** MATERIALS PROVIDED follows **

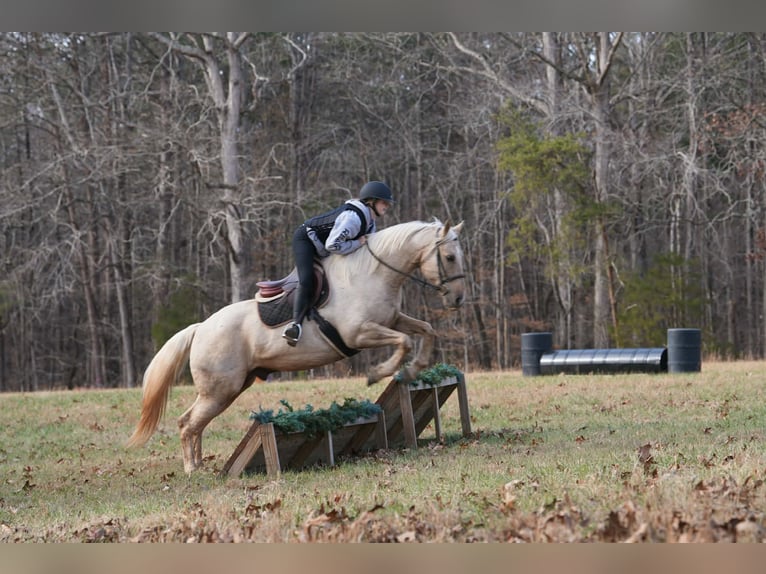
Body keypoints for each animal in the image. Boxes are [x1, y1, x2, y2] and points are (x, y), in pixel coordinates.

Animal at [127, 219, 467, 473]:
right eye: (450, 257)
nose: (458, 299)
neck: (371, 274)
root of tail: (200, 329)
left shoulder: (393, 319)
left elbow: (425, 331)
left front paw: (414, 370)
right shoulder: (359, 334)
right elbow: (404, 341)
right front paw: (378, 373)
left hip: (229, 389)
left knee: (194, 422)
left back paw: (198, 464)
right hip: (220, 389)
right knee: (188, 423)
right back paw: (191, 469)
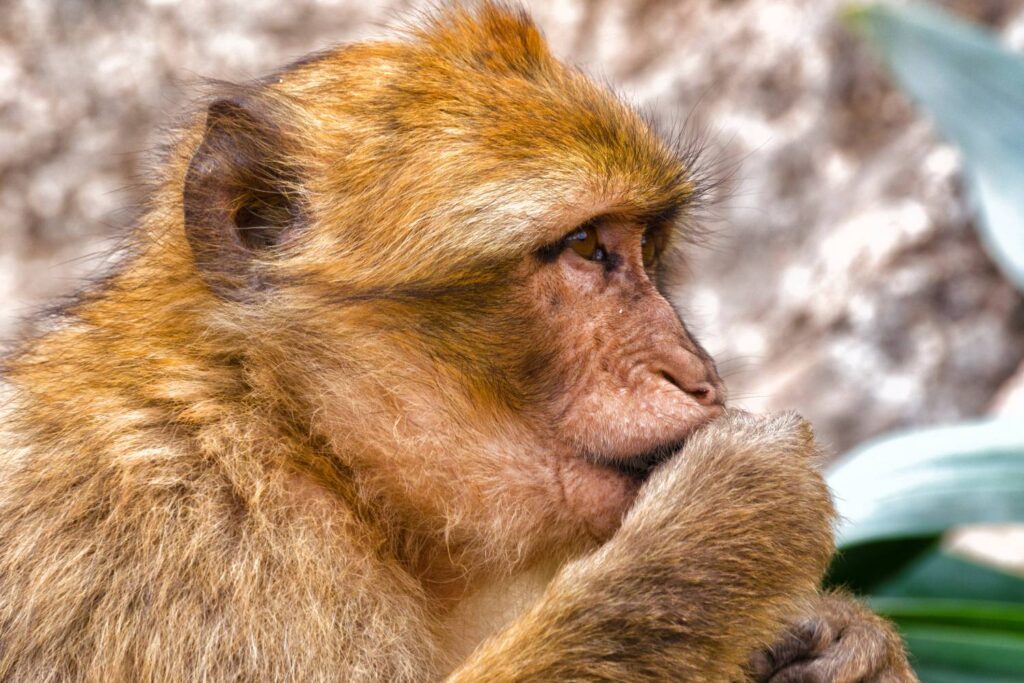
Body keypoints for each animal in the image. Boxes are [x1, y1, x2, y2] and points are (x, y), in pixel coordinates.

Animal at [0, 5, 913, 683]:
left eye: (646, 250)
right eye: (588, 247)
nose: (697, 374)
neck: (297, 429)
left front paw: (845, 640)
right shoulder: (182, 531)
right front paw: (723, 528)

** End of MATERIALS PROVIDED **

§ ASSIGNED TASK
Could you repeat every record exactly as written, with the pictures left out?

§ ANSWER TO THIS PROBLEM
Body keypoints for each animal in the image. Boxes are [x1, y1, x2, y2] and points are (x, y), in pixel coordinates.

Animal at [127, 219, 467, 473]:
right eye: (450, 257)
nose: (458, 299)
neck: (371, 274)
root of tail: (200, 329)
left shoulder: (393, 319)
left elbow: (425, 331)
left front paw: (414, 370)
right shoulder: (359, 334)
right elbow: (404, 341)
right front paw: (378, 373)
left hip: (229, 389)
left knee: (194, 422)
left back paw: (198, 464)
right hip: (220, 389)
right knee: (188, 423)
right back paw: (191, 469)
Body keypoints for each animal in the image. Boxes are [x1, y1, x2, y2] and points are (x, y), in pixel coordinates.

Animal at [0, 5, 913, 683]:
left eye: (646, 250)
right eye: (588, 247)
nose: (697, 374)
neck: (297, 429)
left front paw: (845, 640)
right shoulder: (182, 531)
right front paw: (723, 528)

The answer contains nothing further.